Jiankui’s project, along with every other case of genetic modification, received a lot of questions and concerns about whether or not it could be morally defended. Although Jiankui’s case only involved disabling CCR₅ and the Collins’ case only involved the selection of gender, they raised issues such as using CRISPR for cosmetic means as well, like choosing eye color, hair color, or height, which many didn’t find morally ethical. The issue of a wider class gap in society was also raised. If genetic modification became a realistic and accessible medical practice, it would create great division between those who could afford a designer baby and those who couldn’t. People fear that the economic division will soon grow into genetic division, with social distinctions and picture-perfect features separating enhanced individuals from unenhanced individuals. The 1997 sci-fi film Gattaca explores this by depicting a society in which only genetically modified individuals, the “valids,” have a place in society’s upper class, whereas those conceived without the aid of genetic selection, the “in-valids,” do not. While these concerns and fears are very valid, the benefits of genetic modification well outweigh the risks.

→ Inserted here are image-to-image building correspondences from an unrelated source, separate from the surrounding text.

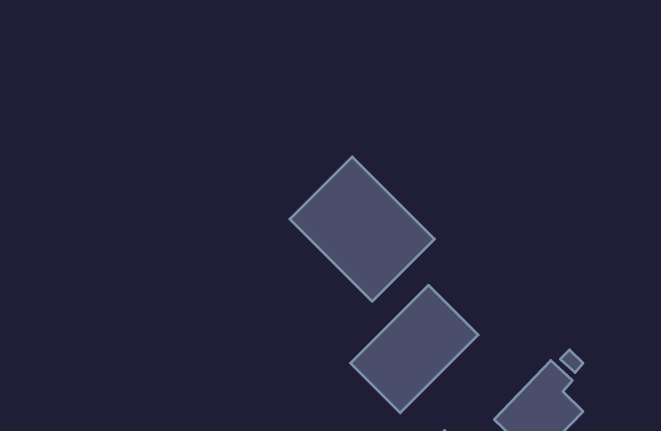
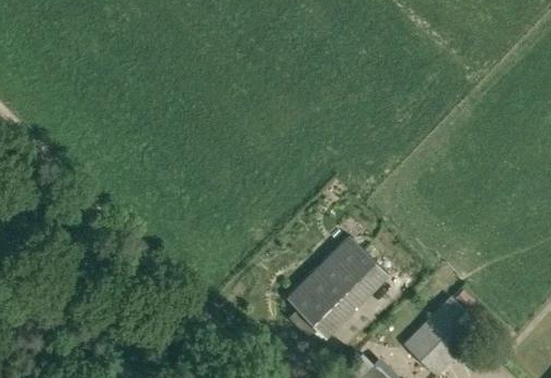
building: [290,157,435,301] -> none

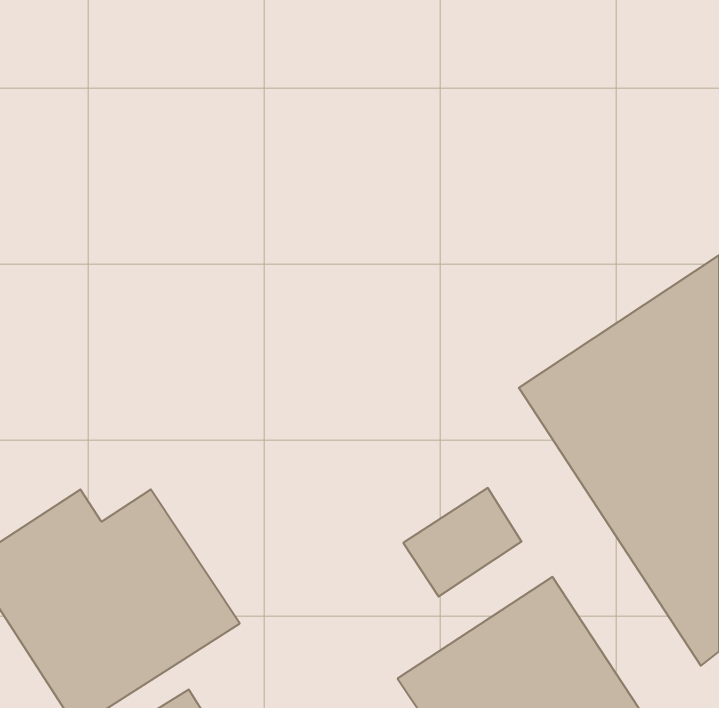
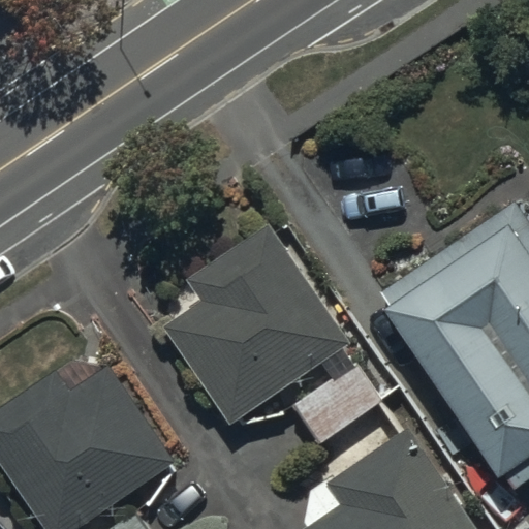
building: none -> [166,227,348,422]

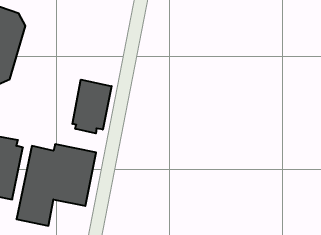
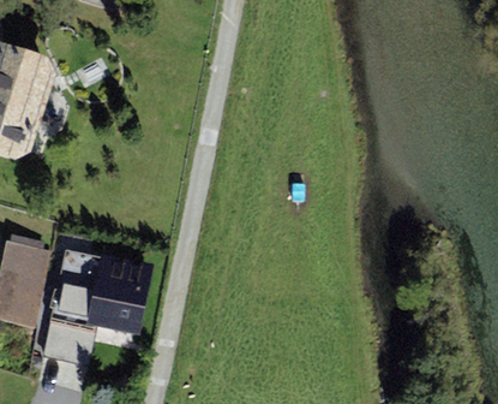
building: [72,80,112,133] -> none

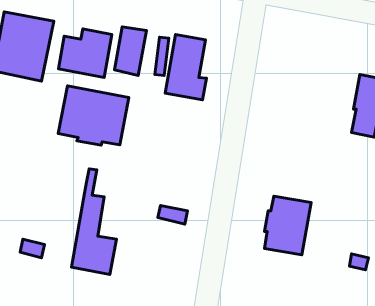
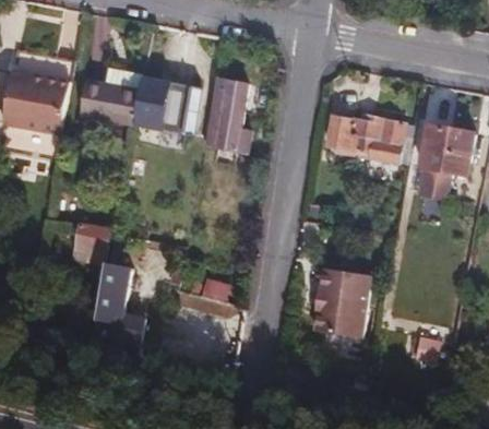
building: none -> [324,114,402,162]
building: [58,86,129,145] -> none
building: none -> [72,224,109,264]

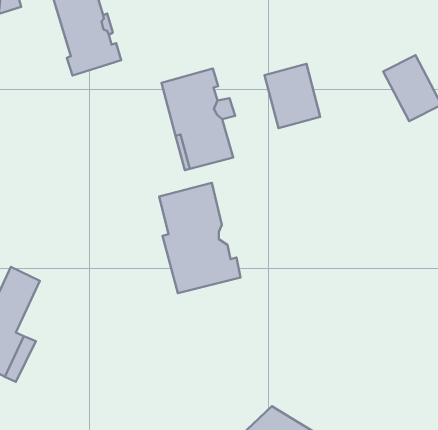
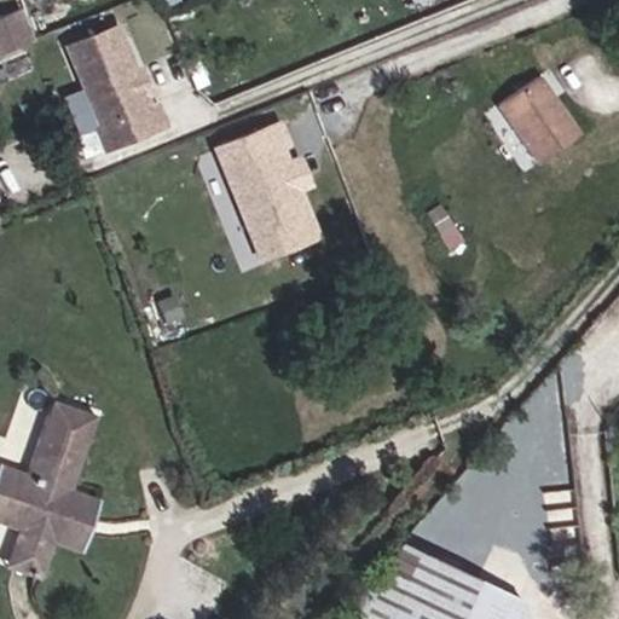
building: [265,64,320,128] -> none
building: [159,183,241,293] -> none

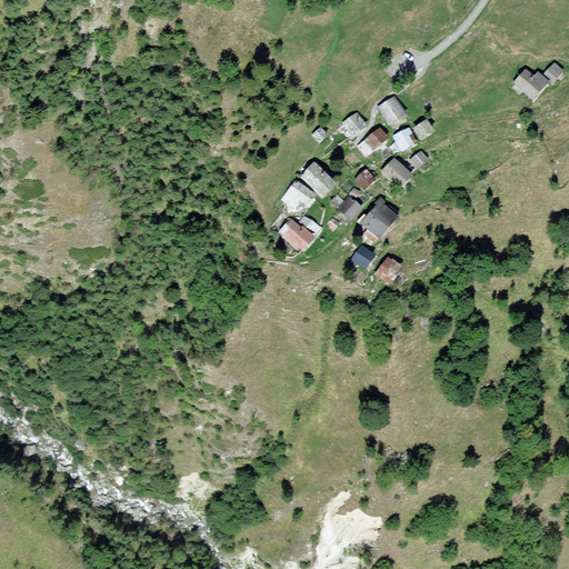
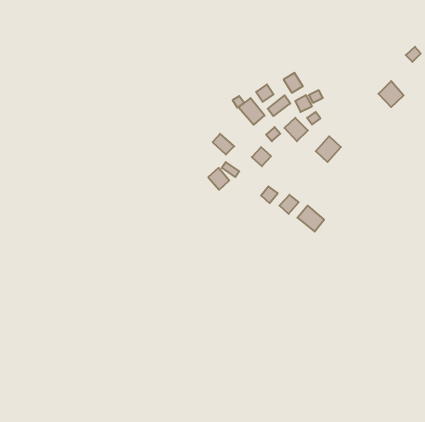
building: [513,64,547,99] -> [378,81,404,107]
building: [299,162,333,198] -> [239,98,265,125]
building: [361,203,395,238] -> [316,136,341,162]
building: none -> [297,206,324,232]

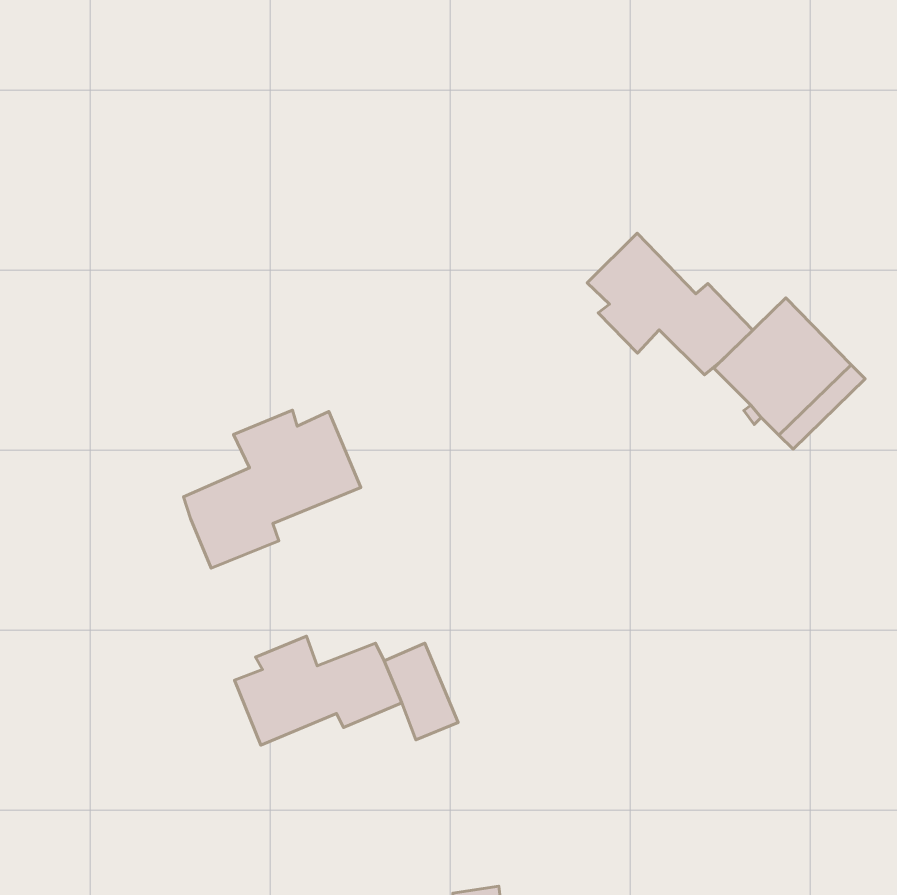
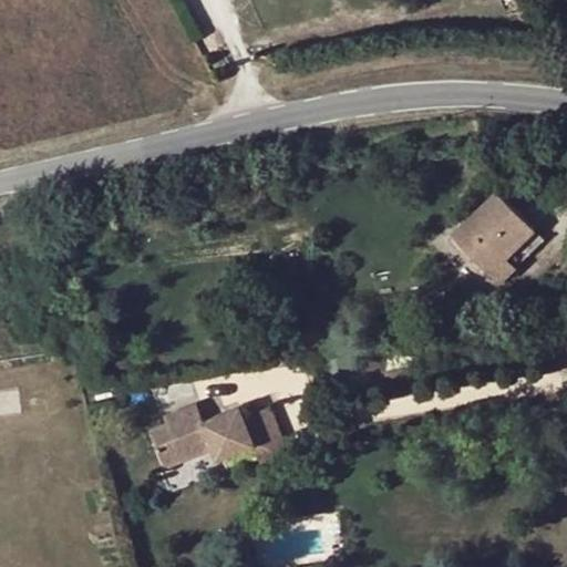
building: [587,233,753,375] -> none
building: [183,410,361,568] -> none

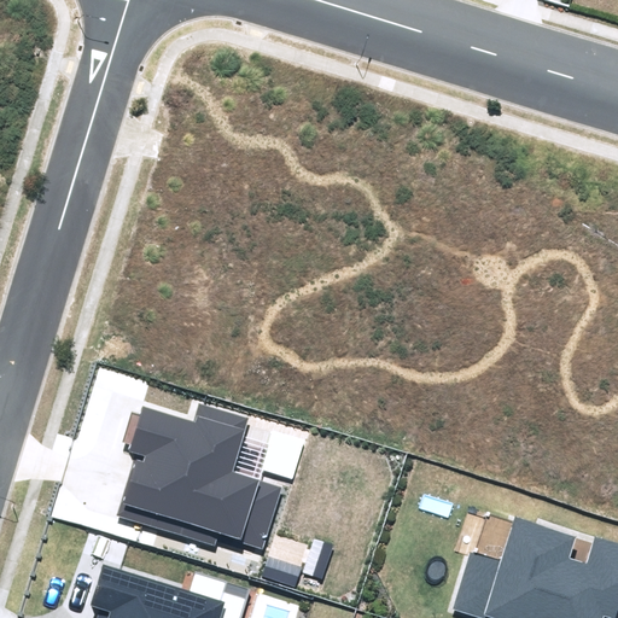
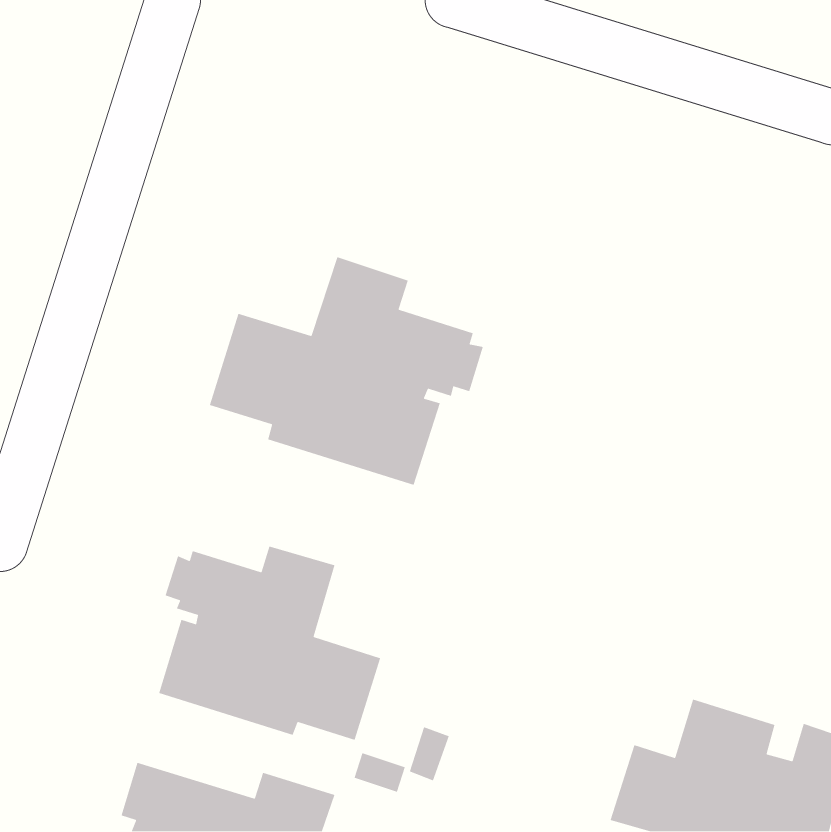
building: none -> [209,256,484,486]

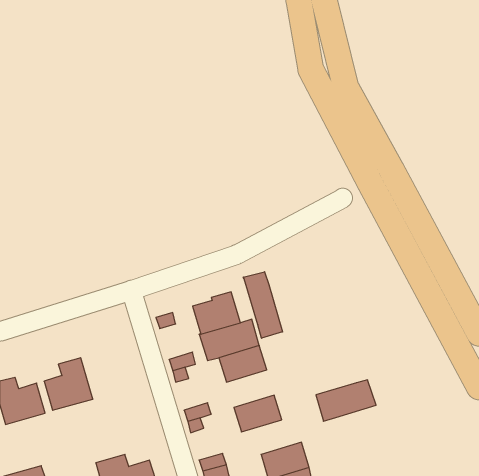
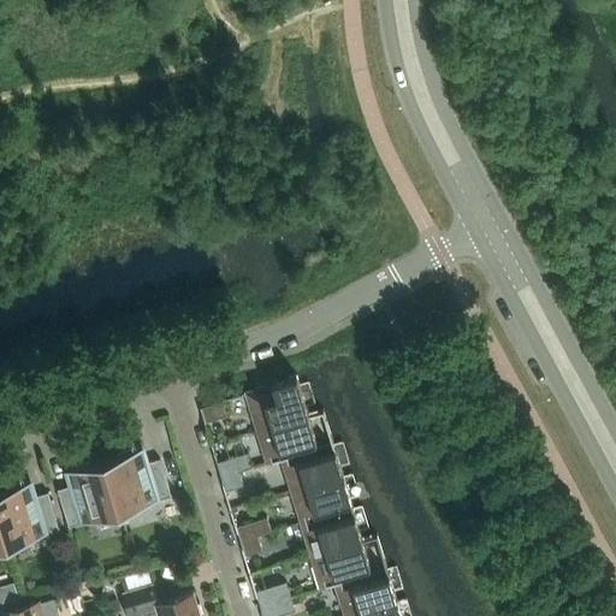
building: [243,272,283,338] -> none
building: none -> [103,455,170,516]
building: none -> [290,479,351,527]
building: [316,380,376,421] -> [309,539,386,592]

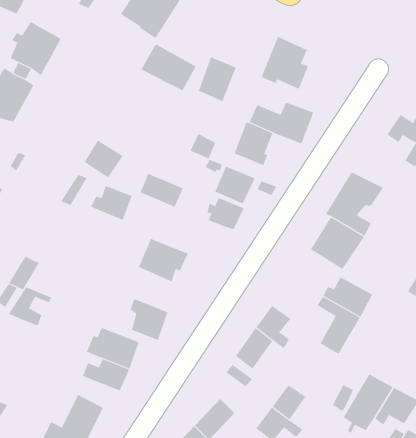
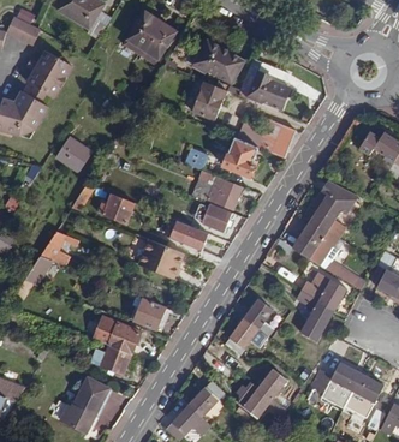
building: [141,43,197,91] -> [192,41,242,83]
building: [84,140,124,178] -> [55,138,90,172]
building: [140,173,183,207] -> [168,221,207,251]
building: [8,286,52,326] -> [38,232,77,267]

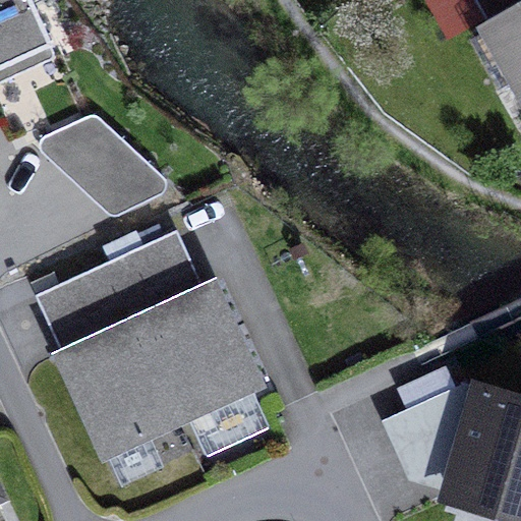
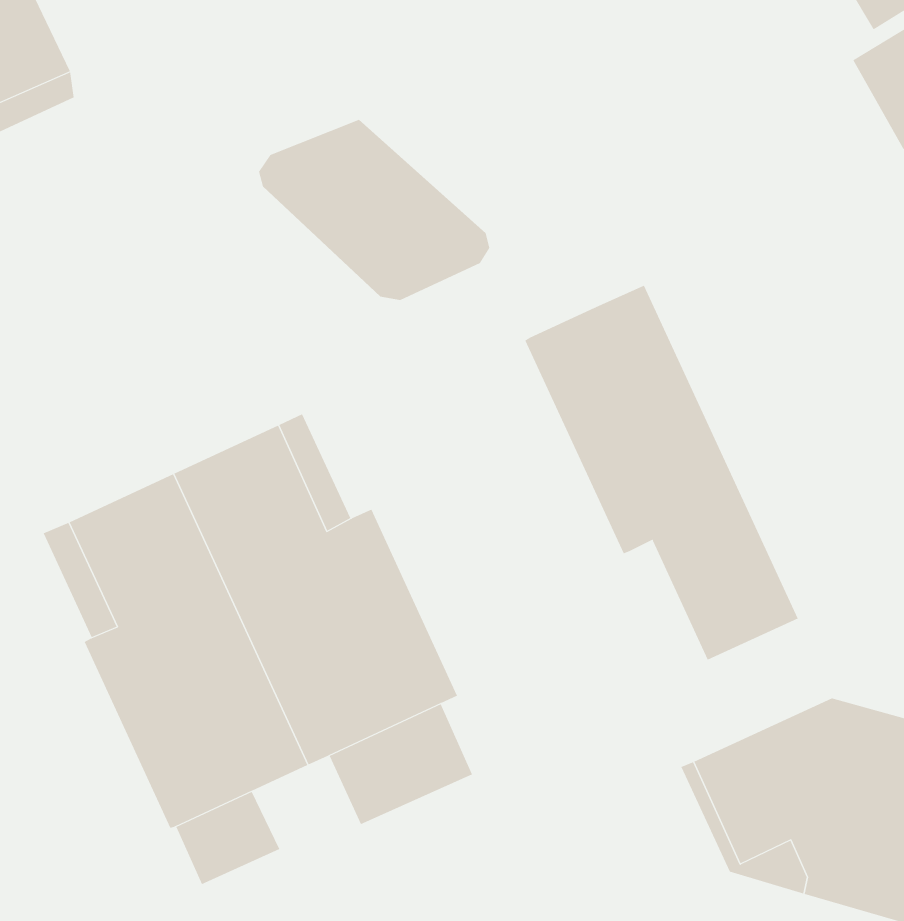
building: [41,115,167,214] -> [258,119,490,301]
building: none -> [524,285,798,661]

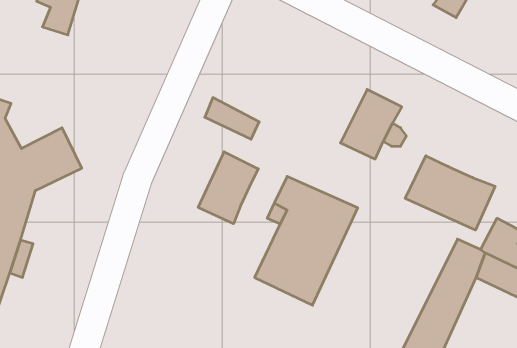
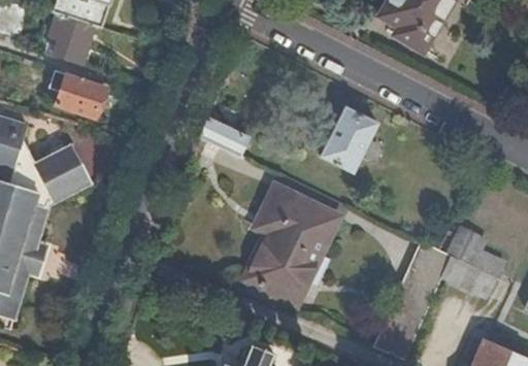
building: none -> [47,69,103,113]
building: [198,152,258,224] -> none
building: [405,156,495,230] -> none

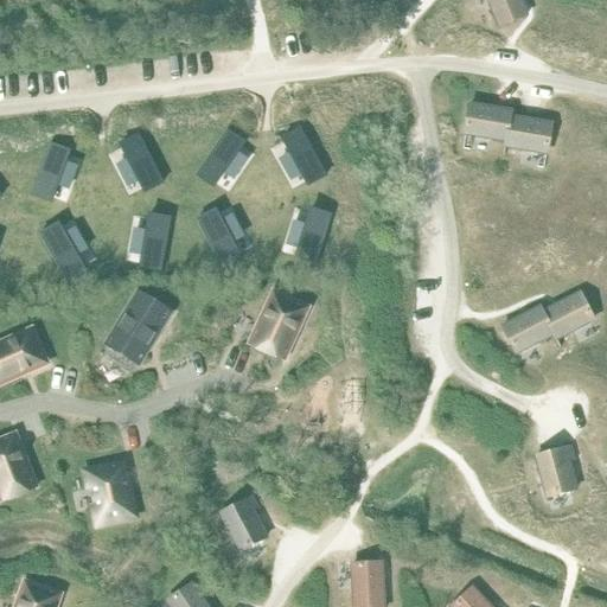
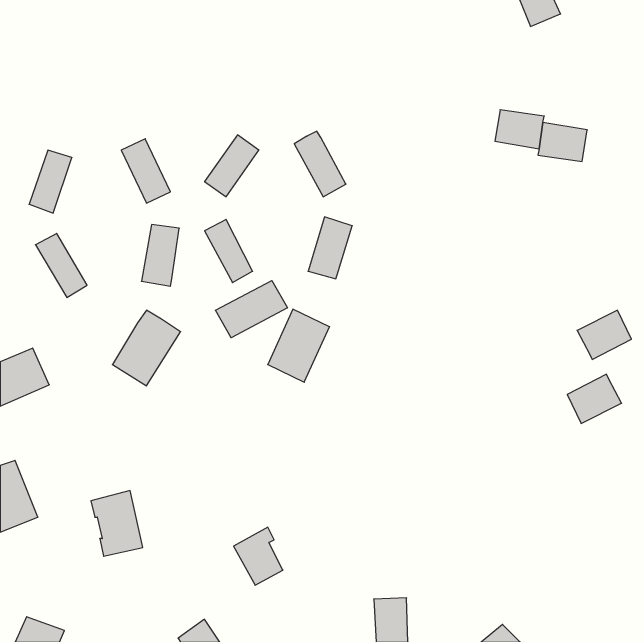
building: none -> [215,281,287,338]
building: [504,306,555,352] -> [567,374,622,423]
building: [537,446,577,496] -> none

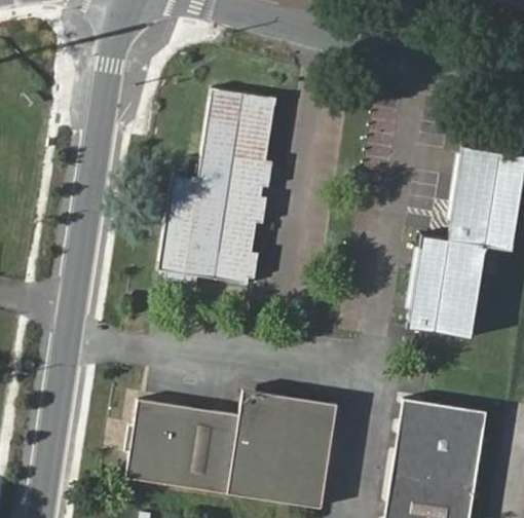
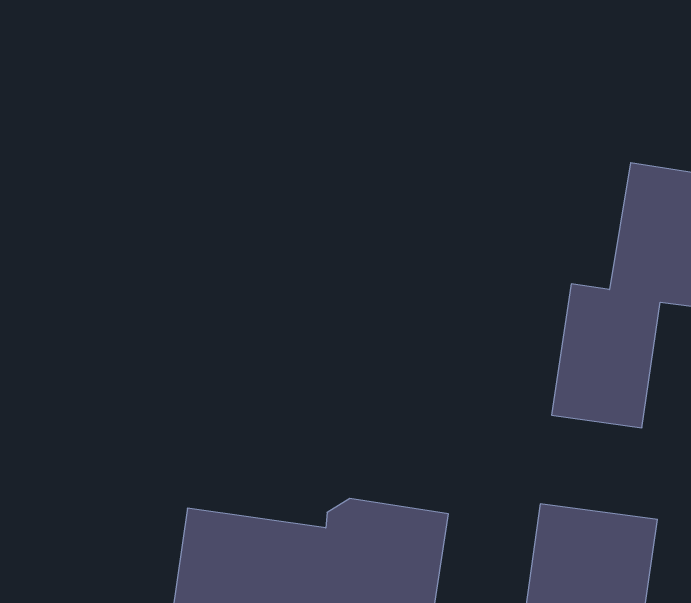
building: [161,96,278,288] -> none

In a country with already very distinct divisions in social status, the practice of genetic modification would do little to no damage on social class. Nobody wanted to prohibit the introduction of luxury cars or designer bags in America, though they are clearly very ostentatious displays of wealth. Despite the possibility of designer babies becoming just another possession the rich and wealthy can boast about, genetic modification becoming a regular practice in the medical field would only allow for growth in knowledge about genetic diseases. The Council on Ethical and Judicial Affairs released a statement in 1994 in support of using genetic modification to treat, cure, or prevent genetic diseases, but that selection based on benign characteristics is unethical.¹⁰ While genetically engineering children to fit into the mold of a “perfect” child is undeniably selfish and unscrupulous, using CRISPR technology for medical advancements is justifiable and defendable. As mentioned before, Jiankui only genetically modified the twin girls’ DNA to remove the pathway through which HIV enters in order to give them HIV resistance—something that wouldn’t have been possible had the children been conceived naturally. Bioethicists also argue that parents have a right to prenatal autonomy, which grants them the right to decide the fate of their children.¹¹ Parents who have lived difficult and expensive lives due to disease should be able to ensure that the same terrible disease isn’t inherited by their offspring. Genetic engineering will give thousands of children the opportunity to live a long and happy life free of the burden of any genetic disease, such as AIDS, blood disorders, muscular dystrophy, and even cancer.¹²

In the case of modernizing CRISPR technology, the possibility of preventing or reducing the risk of genetic disease far outweighs its moral implications. Genetic engineering, if not used with superficial motives, has the potential to ensure the health of an entire population of children sick with inherited disease. An ethical point of view should not halt the advancements of technology and overall knowledge of biology.